Several committees including the National Transport Policy Committee, the Rail Tariff Enquiry Committee and the Railway Reforms Committee have also highlighted the shortcomings
GN Bureau | March 29, 2018
Railways has lagged behind due to inadequate investment, union minister Rajen Gohain informed parliament.
The minister said that railways has a huge throw-forward in its capital expenditure program. Currently, the throw-forward in capacity expansion program is over Rs 4 lakh crores.

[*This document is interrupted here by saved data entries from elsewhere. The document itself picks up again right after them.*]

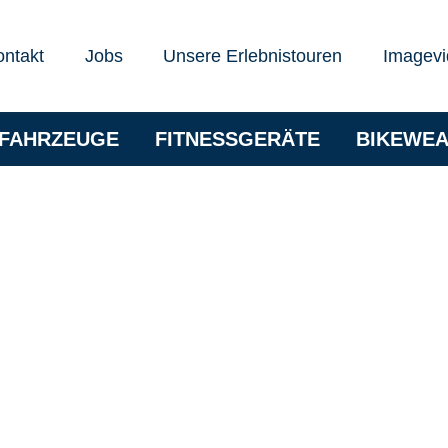
ontakt
Jobs
Unsere Erlebnistouren
Imagevi
RFAHRZEUGE
FITNESSGERÄTE
BIKEWE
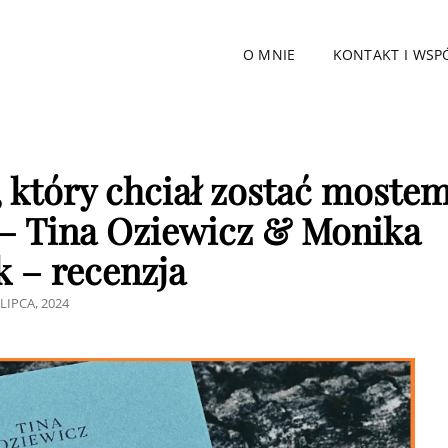
O MNIE
KONTAKT I WSP
 który chciał zostać moste
i – Tina Oziewicz & Monika
 – recenzja
STED
 LIPCA, 2024
N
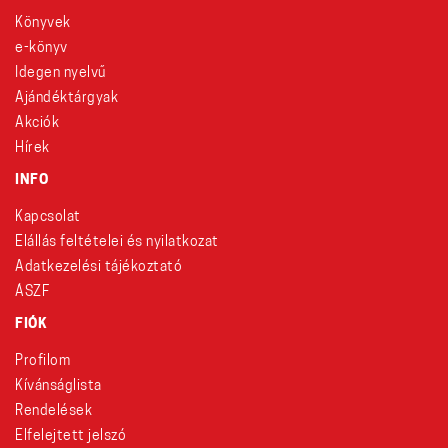
Könyvek
e-könyv
Idegen nyelvű
Ajándéktárgyak
Akciók
Hírek
INFO
Kapcsolat
Elállás feltételei és nyilatkozat
Adatkezelési tájékoztató
ÁSZF
FIÓK
Profilom
Kívánságlista
Rendelések
Elfelejtett jelszó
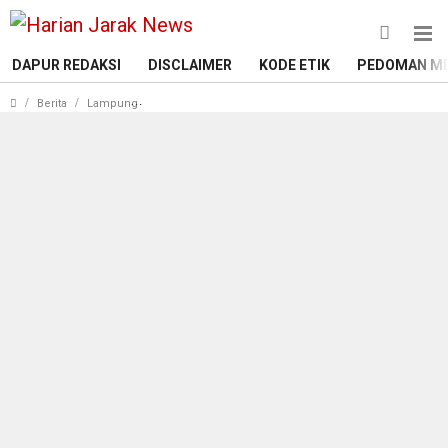
DAPUR REDAKSI
DISCLAIMER
KODE ETIK
PEDOMAN ME
Tiga Agenda Rapat Paripurna DPRD Tanggamus Se
Berita
Lampung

Read: What’s ailing Indian Railway?
Several committees including the National Transport Policy Committee, the Rail Tariff Enquiry Committee and the Railway Reforms Committee have also highlighted the shortcomings.
Recent Committee headed by Bibek Debroy for “Restructuring and Mobilization of Resources” has recommended to explore sources of funding PPPs, JVs, -institutional finance, etc., in addition to the conventional mode of internal generation of resources.

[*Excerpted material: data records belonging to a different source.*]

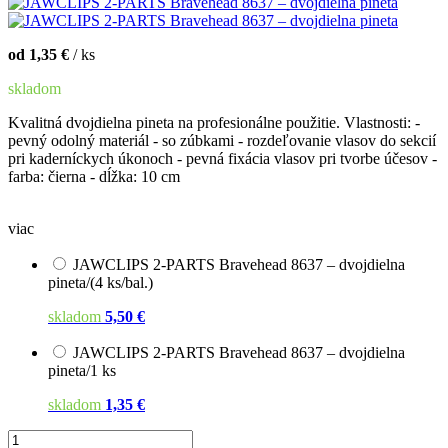
od 1,35 €
/ ks
skladom
Kvalitná dvojdielna pineta na profesionálne použitie. Vlastnosti: -
pevný odolný materiál - so zúbkami - rozdeľovanie vlasov do sekcií
pri kaderníckych úkonoch - pevná fixácia vlasov pri tvorbe účesov -
farba: čierna - dĺžka: 10 cm
viac
JAWCLIPS 2-PARTS Bravehead 8637 – dvojdielna
pineta/(4 ks/bal.)
skladom
5,50 €
JAWCLIPS 2-PARTS Bravehead 8637 – dvojdielna
pineta/1 ks
skladom
1,35 €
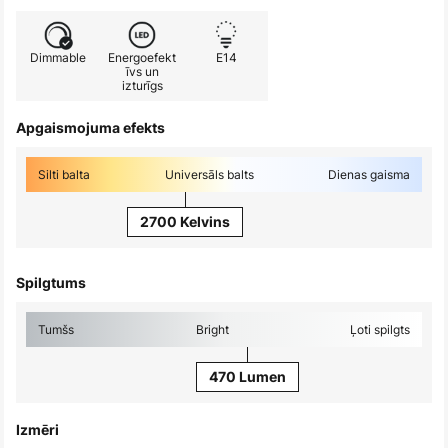
Dimmable
Energoefekt
E14
īvs un
izturīgs
Apgaismojuma efekts
Silti balta
Universāls balts
Dienas gaisma
2700 Kelvins
Spilgtums
Tumšs
Bright
Ļoti spilgts
470 Lumen
Izmēri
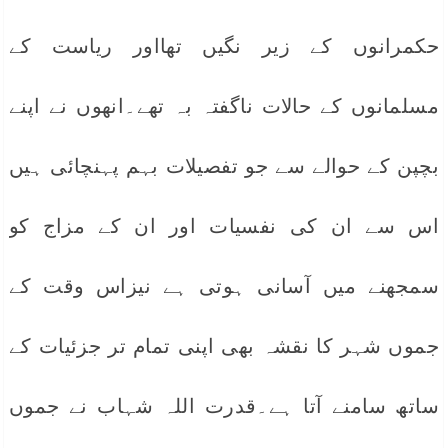
حکمرانوں کے زیر نگیں تھااور ریاست کے
مسلمانوں کے حالات ناگفتہ بہ تھے۔انھوں نے اپنے
بچپن کے حوالے سے جو تفصیلات بہم پہنچائی ہیں
اس سے ان کی نفسیات اور ان کے مزاج کو
سمجھنے میں آسانی ہوتی ہے نیزاس وقت کے
جموں شہر کا نقشہ بھی اپنی تمام تر جزئیات کے
ساتھ سامنے آتا ہے۔قدرت اللہ شہاب نے جموں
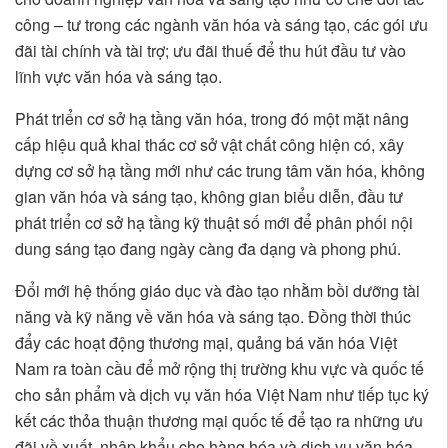
công – tư trong các ngành văn hóa và sáng tạo, các gói ưu
đãi tài chính và tài trợ; ưu đãi thuế để thu hút đầu tư vào
lĩnh vực văn hóa và sáng tạo.
Phát triển cơ sở hạ tầng văn hóa, trong đó một mặt nâng
cấp hiệu quả khai thác cơ sở vật chất công hiện có, xây
dựng cơ sở hạ tầng mới như các trung tâm văn hóa, không
gian văn hóa và sáng tạo, không gian biểu diễn, đầu tư
phát triển cơ sở hạ tầng kỹ thuật số mới để phân phối nội
dung sáng tạo đang ngày càng đa dạng và phong phú.
Đổi mới hệ thống giáo dục và đào tạo nhằm bồi dưỡng tài
năng và kỹ năng về văn hóa và sáng tạo. Đồng thời thúc
đẩy các hoạt động thương mại, quảng bá văn hóa Việt
Nam ra toàn cầu để mở rộng thị trường khu vực và quốc tế
cho sản phẩm và dịch vụ văn hóa Việt Nam như tiếp tục ký
kết các thỏa thuận thương mại quốc tế để tạo ra những ưu
đãi về xuất, nhập khẩu cho hàng hóa và dịch vụ văn hóa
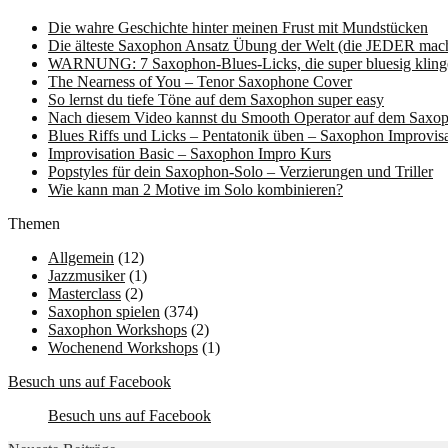
Die wahre Geschichte hinter meinen Frust mit Mundstücken
Die älteste Saxophon Ansatz Übung der Welt (die JEDER mache
WARNUNG: 7 Saxophon-Blues-Licks, die super bluesig kling
The Nearness of You – Tenor Saxophone Cover
So lernst du tiefe Töne auf dem Saxophon super easy
Nach diesem Video kannst du Smooth Operator auf dem Saxop
Blues Riffs und Licks – Pentatonik üben – Saxophon Improvisa
Improvisation Basic – Saxophon Impro Kurs
Popstyles für dein Saxophon-Solo – Verzierungen und Triller
Wie kann man 2 Motive im Solo kombinieren?
Themen
Allgemein
(12)
Jazzmusiker
(1)
Masterclass
(2)
Saxophon spielen
(374)
Saxophon Workshops
(2)
Wochenend Workshops
(1)
Besuch uns auf Facebook
Besuch uns auf Facebook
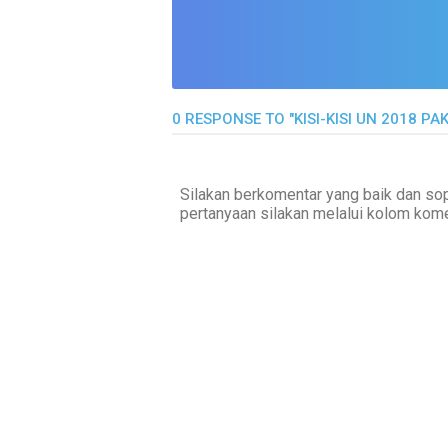
0 RESPONSE TO "KISI-KISI UN 2018 PA
Silakan berkomentar yang baik dan sop
pertanyaan silakan melalui kolom kome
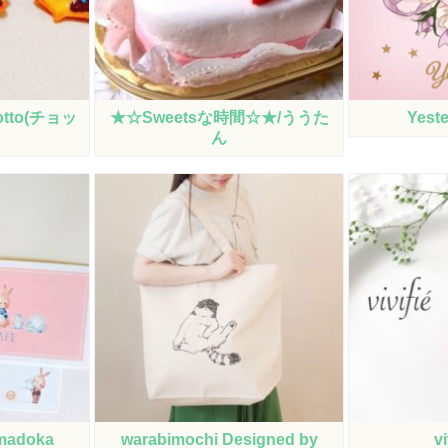
tto(チョッ
★☆Sweetsな時間☆★/ううた
Yest
ん
madoka
warabimochi Designed by
vi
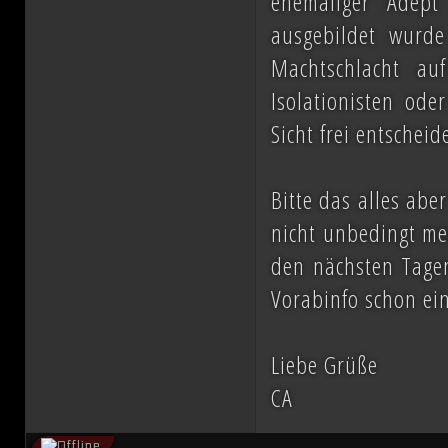
ehemaliger Adep
ausgebildet wurd
Machtschlacht au
Isolationisten ode
Sicht frei entscheid
Bitte das alles abe
nicht unbedingt mei
den nächsten Tagen
Vorabinfo schon ei
Liebe Grüße
CA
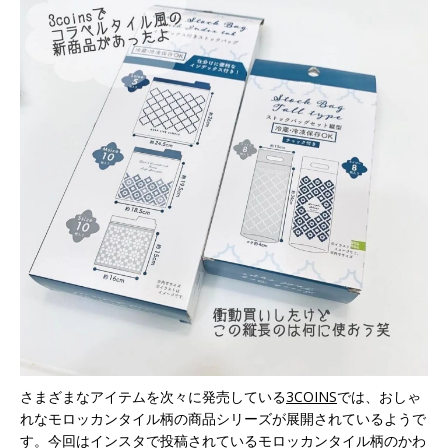
さまざまなアイテムを次々に発売している
3COINS
では、おしゃ
れなモロッカンタイル柄の商品シリーズが展開されているようで
す。今回はインスタで投稿されているモロッカンタイル柄のかわ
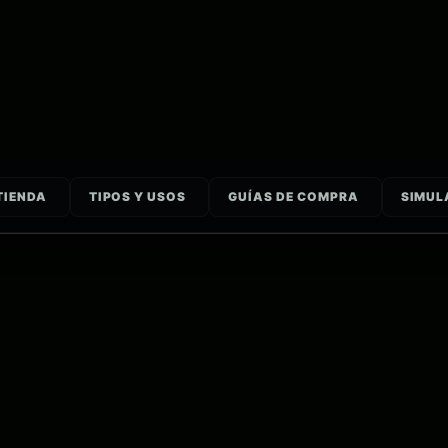
TIENDA
TIPOS Y USOS
GUÍAS DE COMPRA
SIMUL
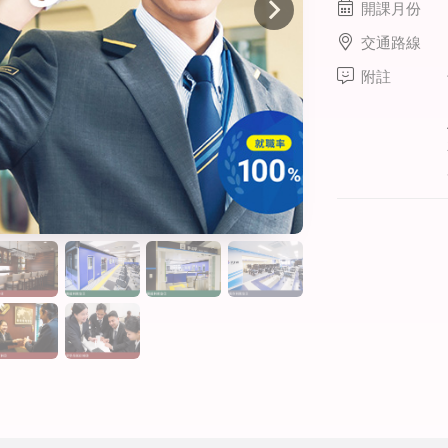
開課月份
線上課程
交通路線
寒暑假遊學套裝課程
附註
打工度假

The minister said that a new source of funding viz. Extra-Budgetary Resources (Institutional Finance (EBR-IF in short) has been introduced with effect from financial year 2015-16. It is envisaged to mobilize funds to the tune of Rs 1.5 lakh crore through EBR(IF) for financing railway projects over a period of five years (2015-16 to 2019-20).
The ministry of railways signed a Memorandum of Understanding(MOU) with the Life Insurance Corporation of India(LIC) on March 11, 2015 whereby LIC has agreed to provide funding assistance to the tune of Rs 1,50,000 crore over a five year period from 2015-16 to 2019-20 for financing railway projects. These funds will be routed through Indian Railway Finance Corporation who will finance the identified projects and lease them to the railways.